• _Aim of the task_:
Edit the lines starting with the line that contains "Moratis (2021): Proposing" and going on through the line that contains "10.1080/00168890.2021.1897503; Maxi Riemenschneider" by replacing "Solastalgia" with "Eco-Grief" and leaving everything else unchanged.

(Lines excerpted from a collection)
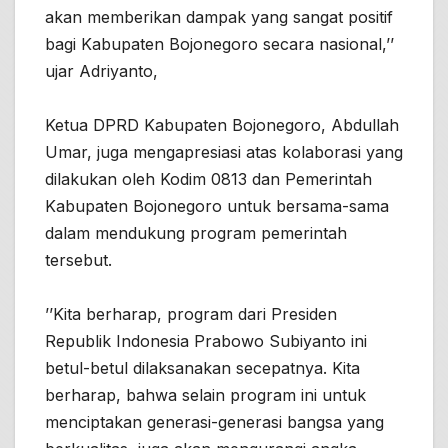
akan memberikan dampak yang sangat positif
bagi Kabupaten Bojonegoro secara nasional,’’
ujar Adriyanto,
Ketua DPRD Kabupaten Bojonegoro, Abdullah
Umar, juga mengapresiasi atas kolaborasi yang
dilakukan oleh Kodim 0813 dan Pemerintah
Kabupaten Bojonegoro untuk bersama-sama
dalam mendukung program pemerintah
tersebut.
’’Kita berharap, program dari Presiden
Republik Indonesia Prabowo Subiyanto ini
betul-betul dilaksanakan secepatnya. Kita
berharap, bahwa selain program ini untuk
menciptakan generasi-generasi bangsa yang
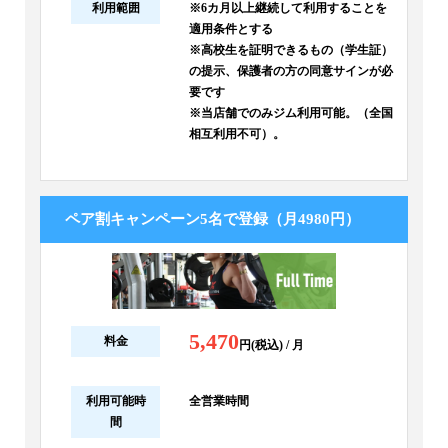
利用範囲
※6カ月以上継続して利用することを
適用条件とする
※高校生を証明できるもの（学生証）
の提示、保護者の方の同意サインが必
要です
※当店舗でのみジム利用可能。（全国
相互利用不可）。
ペア割キャンペーン5名で登録（月4980円）
5,470
料金
円(税込) / 月
利用可能時
全営業時間
間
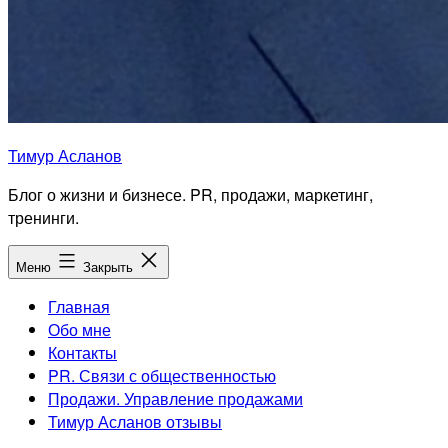
Тимур Асланов
Блог о жизни и бизнесе. PR, продажи, маркетинг,
тренинги.
Меню
Закрыть
Главная
Обо мне
Контакты
PR. Связи с общественностью
Продажи. Управление продажами
Тимур Асланов отзывы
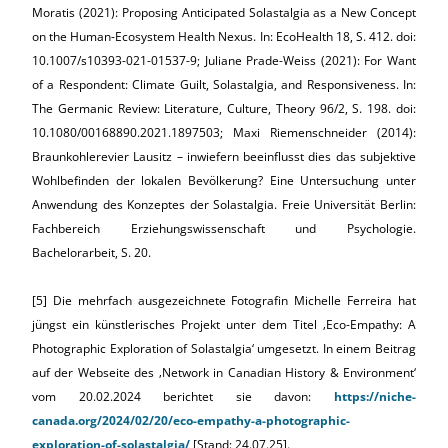
Moratis (2021): Proposing Anticipated Solastalgia as a New Concept
on the Human-Ecosystem Health Nexus. In: EcoHealth 18, S. 412. doi:
10.1007/s10393-021-01537-9; Juliane Prade-Weiss (2021): For Want
of a Respondent: Climate Guilt, Solastalgia, and Responsiveness. In:
The Germanic Review: Literature, Culture, Theory 96/2, S. 198. doi:
10.1080/00168890.2021.1897503; Maxi Riemenschneider (2014):
Braunkohlerevier Lausitz – inwiefern beeinflusst dies das subjektive
Wohlbefinden der lokalen Bevölkerung? Eine Untersuchung unter
Anwendung des Konzeptes der Solastalgia. Freie Universität Berlin:
Fachbereich Erziehungswissenschaft und Psychologie.
Bachelorarbeit, S. 20.
[5] Die mehrfach ausgezeichnete Fotografin Michelle Ferreira hat
jüngst ein künstlerisches Projekt unter dem Titel ‚Eco-Empathy: A
Photographic Exploration of Solastalgia‘ umgesetzt. In einem Beitrag
auf der Webseite des ‚Network in Canadian History & Environment‘
vom 20.02.2024 berichtet sie davon:
https://niche-
canada.org/2024/02/20/eco-empathy-a-photographic-
exploration-of-solastalgia/
[Stand: 24.07.25].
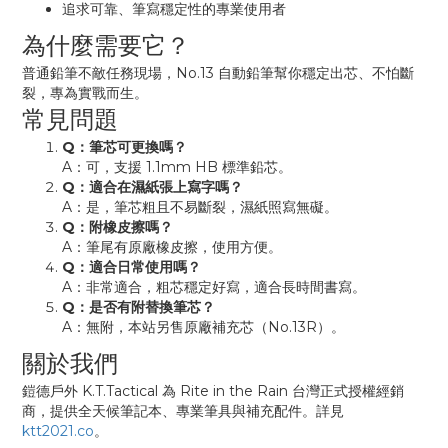
追求可靠、筆寫穩定性的專業使用者
為什麼需要它？
普通鉛筆不敵任務現場，No.13 自動鉛筆幫你穩定出芯、不怕斷
裂，專為實戰而生。
常見問題
Q：筆芯可更換嗎？
A：可，支援 1.1mm HB 標準鉛芯。
Q：適合在濕紙張上寫字嗎？
A：是，筆芯粗且不易斷裂，濕紙照寫無礙。
Q：附橡皮擦嗎？
A：筆尾有原廠橡皮擦，使用方便。
Q：適合日常使用嗎？
A：非常適合，粗芯穩定好寫，適合長時間書寫。
Q：是否有附替換筆芯？
A：無附，本站另售原廠補充芯（No.13R）。
關於我們
鎧德戶外 K.T.Tactical 為 Rite in the Rain 台灣正式授權經銷
商，提供全天候筆記本、專業筆具與補充配件。詳見
ktt2021.co
。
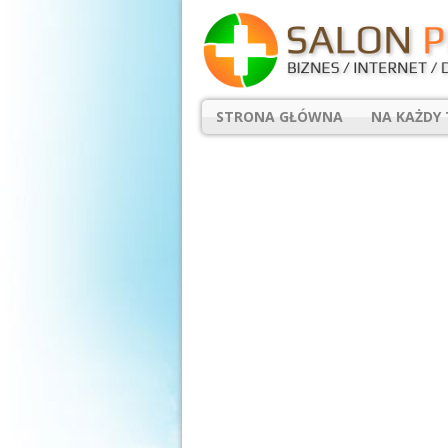
STRONA GŁÓWNA
NA KAŻDY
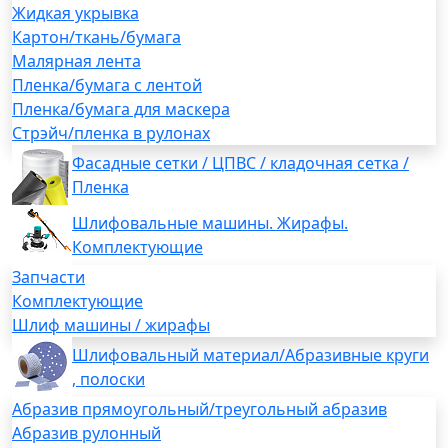
Жидкая укрывка
Картон/ткань/бумага
Малярная лента
Пленка/бумага с лентой
Пленка/бумага для маскера
Стрэйч/пленка в рулонах
Фасадные сетки / ЦПВС / кладочная сетка /
Пленка
Шлифовальные машины. Жирафы.
Комплектующие
Запчасти
Комплектующие
Шлиф машины / жирафы
Шлифовальный материал/Абразивные круги
, полоски
Абразив прямоугольный/треугольный абразив
Абразив рулонный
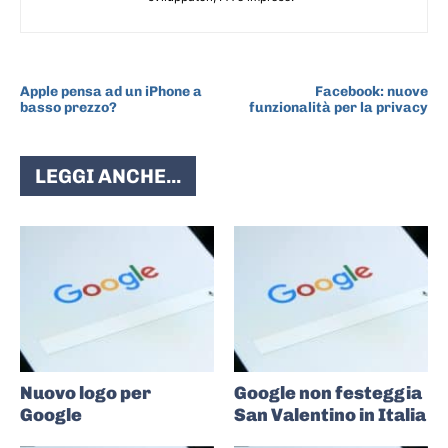
ARTICOLO PRECEDENTE
ARTICOLO SUCCESSIVO
Apple pensa ad un iPhone a
Facebook: nuove
basso prezzo?
funzionalità per la privacy
LEGGI ANCHE...
Nuovo logo per
Google non festeggia
Google
San Valentino in Italia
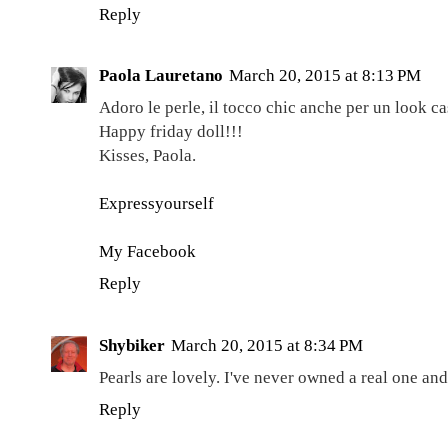
Reply
Paola Lauretano
March 20, 2015 at 8:13 PM
Adoro le perle, il tocco chic anche per un look ca
Happy friday doll!!!
Kisses, Paola.
Expressyourself
My Facebook
Reply
Shybiker
March 20, 2015 at 8:34 PM
Pearls are lovely. I've never owned a real one an
Reply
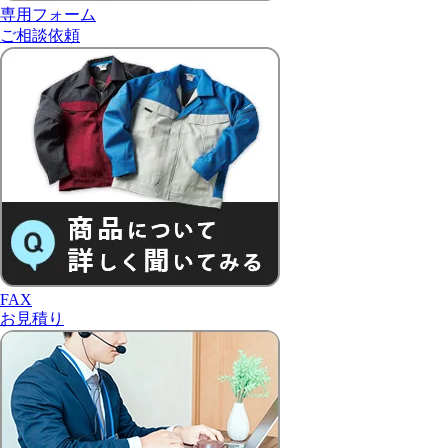
専用フォーム
ご相談依頼
FAX
お見積り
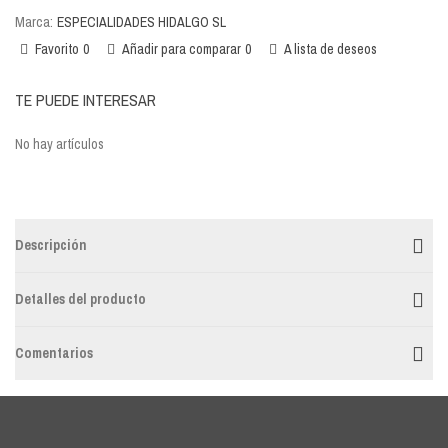
Marca:
ESPECIALIDADES HIDALGO SL
Favorito
0
Añadir para comparar
0
A lista de deseos
TE PUEDE INTERESAR
No hay artículos
Descripción
Detalles del producto
Comentarios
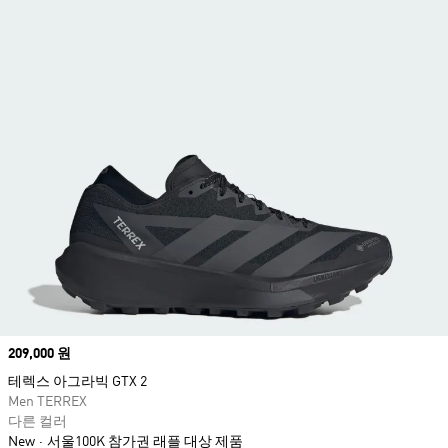
Price
209,000 원
테렉스 아그라빅 GTX 2
Men TERREX
다른 컬러
New
서울100K 참가권 래플 대상 제품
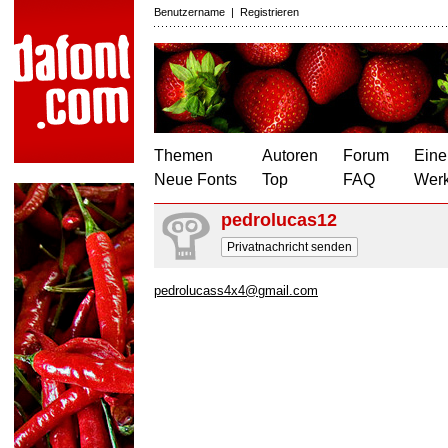
Benutzername
|
Registrieren
Themen
Autoren
Forum
Eine
Neue Fonts
Top
FAQ
Wer
pedrolucas12
Privatnachricht senden
pedrolucass4x4@gmail.com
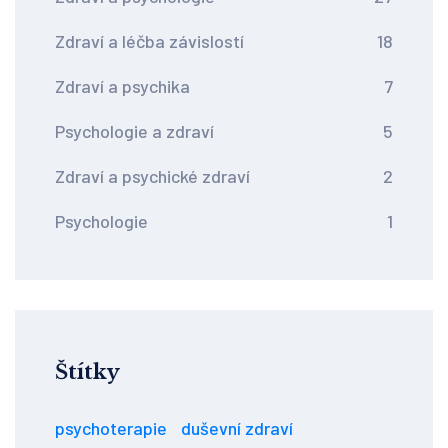
Zdraví a léčba závislostí
18
Zdraví a psychika
7
Psychologie a zdraví
5
Zdraví a psychické zdraví
2
Psychologie
1
Štítky
psychoterapie
duševní zdraví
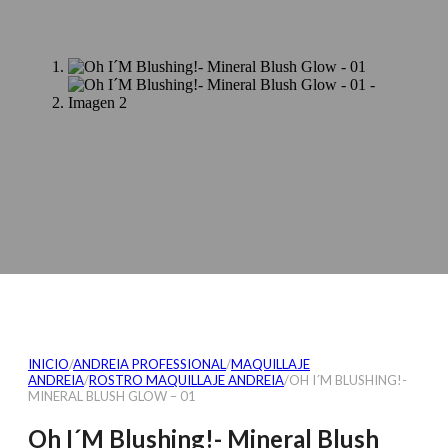
INICIO
/
ANDREIA PROFESSIONAL
/
MAQUILLAJE
ANDREIA
/
ROSTRO MAQUILLAJE ANDREIA
/
OH I´M BLUSHING!-
MINERAL BLUSH GLOW – 01
Oh I´M Blushing!- Mineral Blush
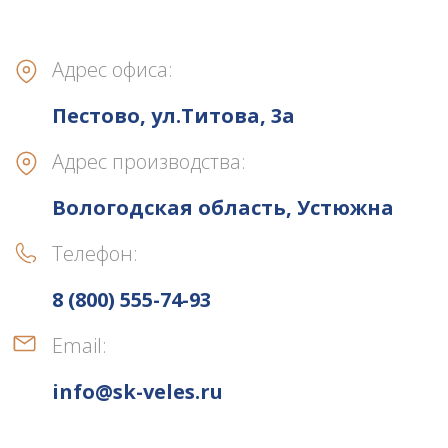
Адрес офиса:
Пестово, ул.Титова, 3а
Адрес производства:
Вологодская область, Устюжна
Телефон:
8 (800) 555-74-93
Email:
info@sk-veles.ru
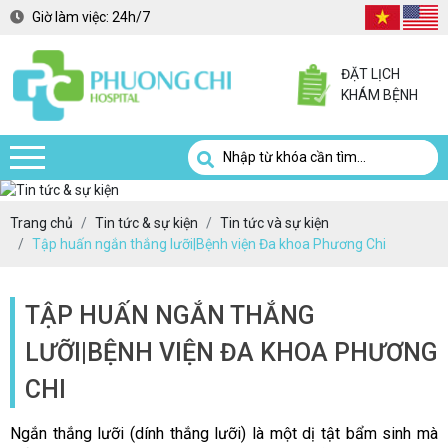
Giờ làm việc:
24h/7
ĐẶT LỊCH
KHÁM BỆNH
Trang chủ
Tin tức & sự kiện
Tin tức và sự kiện
Tập huấn ngắn thắng lưỡi|Bệnh viện Đa khoa Phương Chi
TẬP HUẤN NGẮN THẮNG
LƯỠI|BỆNH VIỆN ĐA KHOA PHƯƠNG
CHI
Ngắn thắng lưỡi (dính thắng lưỡi) là một dị tật bẩm sinh mà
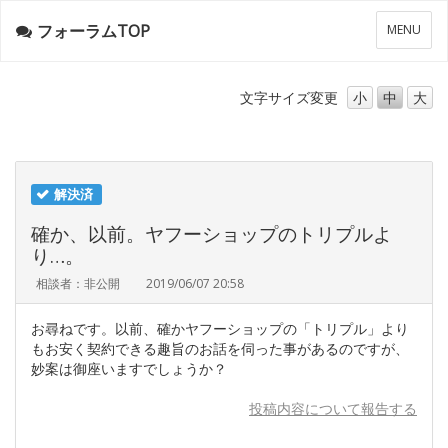
フォーラムTOP
メ
MENU
ニ
ュ
ー
文字サイズ
変更
小
中
大
解決済
確か、以前。ヤフーショップのトリプルよ
り…。
相談者：非公開
2019/06/07 20:58
お尋ねです。以前、確かヤフーショップの「トリプル」より
もお安く契約できる趣旨のお話を伺った事があるのですが、
妙案は御座いますでしょうか？
投稿内容について報告する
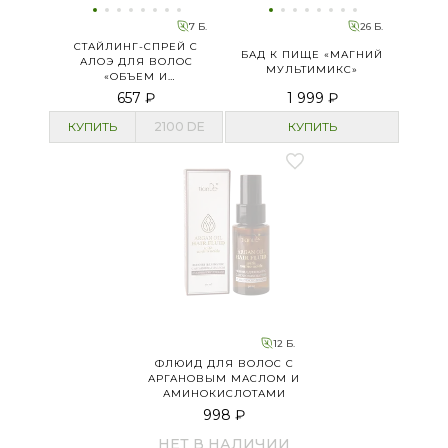
7 Б.
26 Б.
СТАЙЛИНГ-СПРЕЙ С
БАД К ПИЩЕ «МАГНИЙ
АЛОЭ ДЛЯ ВОЛОС
МУЛЬТИМИКС»
«ОБЪЕМ И
ЭЛАСТИЧНОСТЬ»
657 ₽
1 999 ₽
КУПИТЬ
2100
DE
КУПИТЬ
12 Б.
ФЛЮИД ДЛЯ ВОЛОС С
АРГАНОВЫМ МАСЛОМ И
АМИНОКИСЛОТАМИ
998 ₽
НЕТ В НАЛИЧИИ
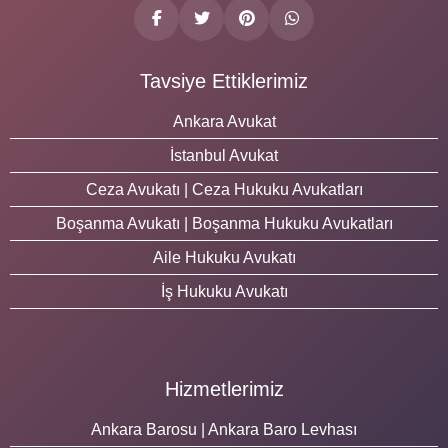
Tavsiye Ettiklerimiz
Ankara Avukat
İstanbul Avukat
Ceza Avukatı | Ceza Hukuku Avukatları
Boşanma Avukatı | Boşanma Hukuku Avukatları
Aile Hukuku Avukatı
İş Hukuku Avukatı
Hizmetlerimiz
Ankara Barosu | Ankara Baro Levhası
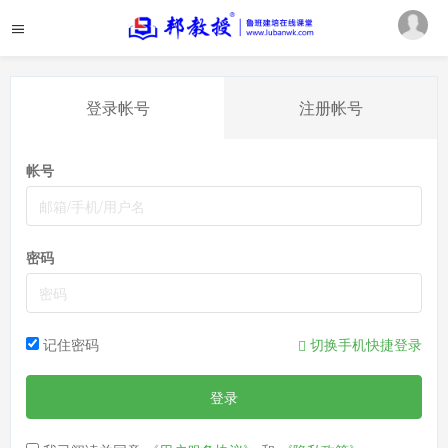
登录帐号
注册帐号
帐号
密码
记住密码
切换手机快捷登录
登录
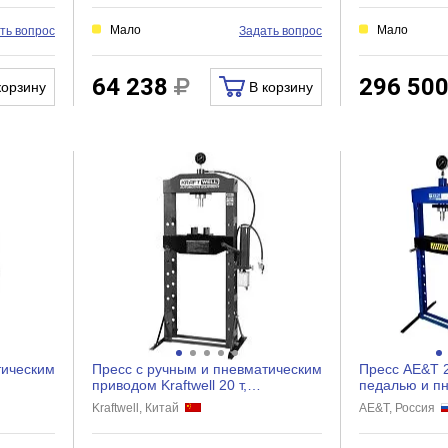
Мало
Мало
ть вопрос
Задать вопрос
64 238
296 50
корзину
В корзину
тическим
Пресс с ручным и пневматическим
Пресс AE&T 2
приводом Kraftwell 20 т,
педалью и п
напольный KRWPR20A
места T612
Kraftwell, Китай
AE&T, Россия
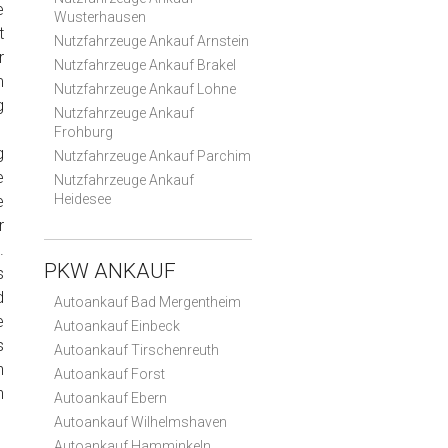
e
Wusterhausen
t
Nutzfahrzeuge Ankauf Arnstein
r
Nutzfahrzeuge Ankauf Brakel
m
Nutzfahrzeuge Ankauf Lohne
g
Nutzfahrzeuge Ankauf
Frohburg
g
Nutzfahrzeuge Ankauf Parchim
e
Nutzfahrzeuge Ankauf
Heidesee
e
r
.
PKW ANKAUF
s
d
Autoankauf Bad Mergentheim
e
Autoankauf Einbeck
s
Autoankauf Tirschenreuth
n
Autoankauf Forst
n
Autoankauf Ebern
Autoankauf Wilhelmshaven
Autoankauf Hamminkeln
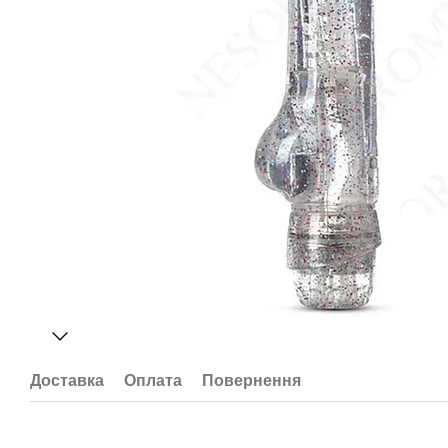
Доставка
Оплата
Повернення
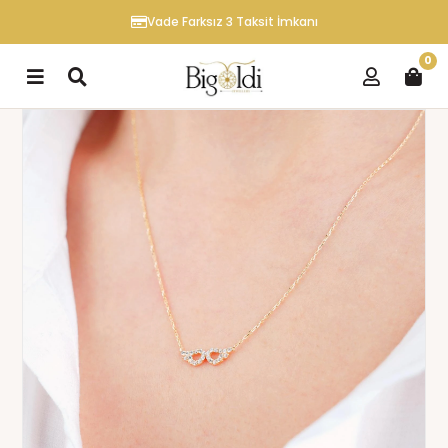
Vade Farksız 3 Taksit İmkanı
0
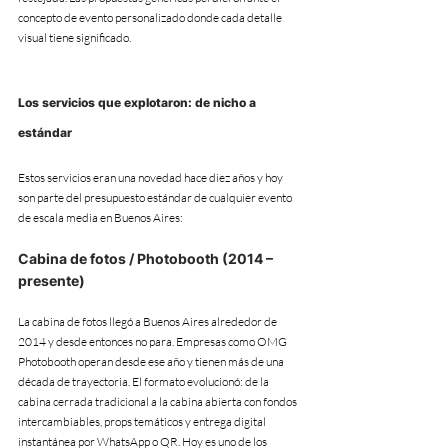
concepto de evento personalizado donde cada detalle 
visual tiene significado.
Los servicios que explotaron: de nicho a 
estándar
Estos servicios eran una novedad hace diez años y hoy 
son parte del presupuesto estándar de cualquier evento 
de escala media en Buenos Aires:
Cabina de fotos / Photobooth (2014 – 
presente)
La cabina de fotos llegó a Buenos Aires alrededor de 
2014 y desde entonces no para. Empresas como OMG 
Photobooth operan desde ese año y tienen más de una 
década de trayectoria. El formato evolucionó: de la 
cabina cerrada tradicional a la cabina abierta con fondos 
intercambiables, props temáticos y entrega digital 
instantánea por WhatsApp o QR. Hoy es uno de los 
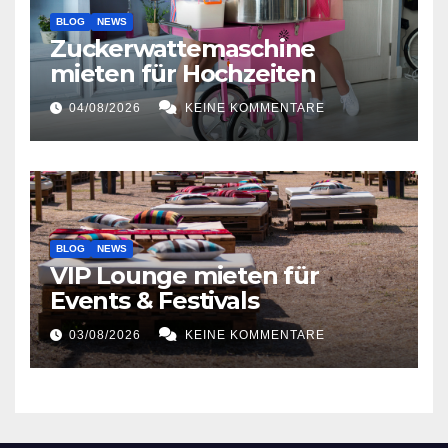
BLOG
NEWS
Zuckerwattemaschine
mieten für Hochzeiten
04/08/2026
KEINE KOMMENTARE
BLOG
NEWS
VIP Lounge mieten für
Events & Festivals
03/08/2026
KEINE KOMMENTARE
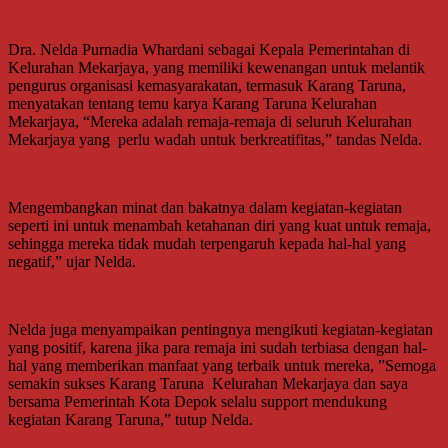
Dra. Nelda Purnadia Whardani sebagai Kepala Pemerintahan di
Kelurahan Mekarjaya, yang memiliki kewenangan untuk melantik
pengurus organisasi kemasyarakatan, termasuk Karang Taruna,
menyatakan tentang temu karya Karang Taruna Kelurahan
Mekarjaya, “Mereka adalah remaja-remaja di seluruh Kelurahan
Mekarjaya yang perlu wadah untuk berkreatifitas,” tandas Nelda.
Mengembangkan minat dan bakatnya dalam kegiatan-kegiatan
seperti ini untuk menambah ketahanan diri yang kuat untuk remaja,
sehingga mereka tidak mudah terpengaruh kepada hal-hal yang
negatif,” ujar Nelda.
Nelda juga menyampaikan pentingnya mengikuti kegiatan-kegiatan
yang positif, karena jika para remaja ini sudah terbiasa dengan hal-
hal yang memberikan manfaat yang terbaik untuk mereka, ”Semoga
semakin sukses Karang Taruna Kelurahan Mekarjaya dan saya
bersama Pemerintah Kota Depok selalu support mendukung
kegiatan Karang Taruna,” tutup Nelda.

• _Answer area_:
Moratis (2021): Proposing Anticipated Eco-Grief as a New Concept
on the Human-Ecosystem Health Nexus. In: EcoHealth 18, S. 412. doi:
10.1007/s10393-021-01537-9; Juliane Prade-Weiss (2021): For Want
of a Respondent: Climate Guilt, Eco-Grief, and Responsiveness. In:
The Germanic Review: Literature, Culture, Theory 96/2, S. 198. doi:
10.1080/00168890.2021.1897503; Maxi Riemenschneider (2014):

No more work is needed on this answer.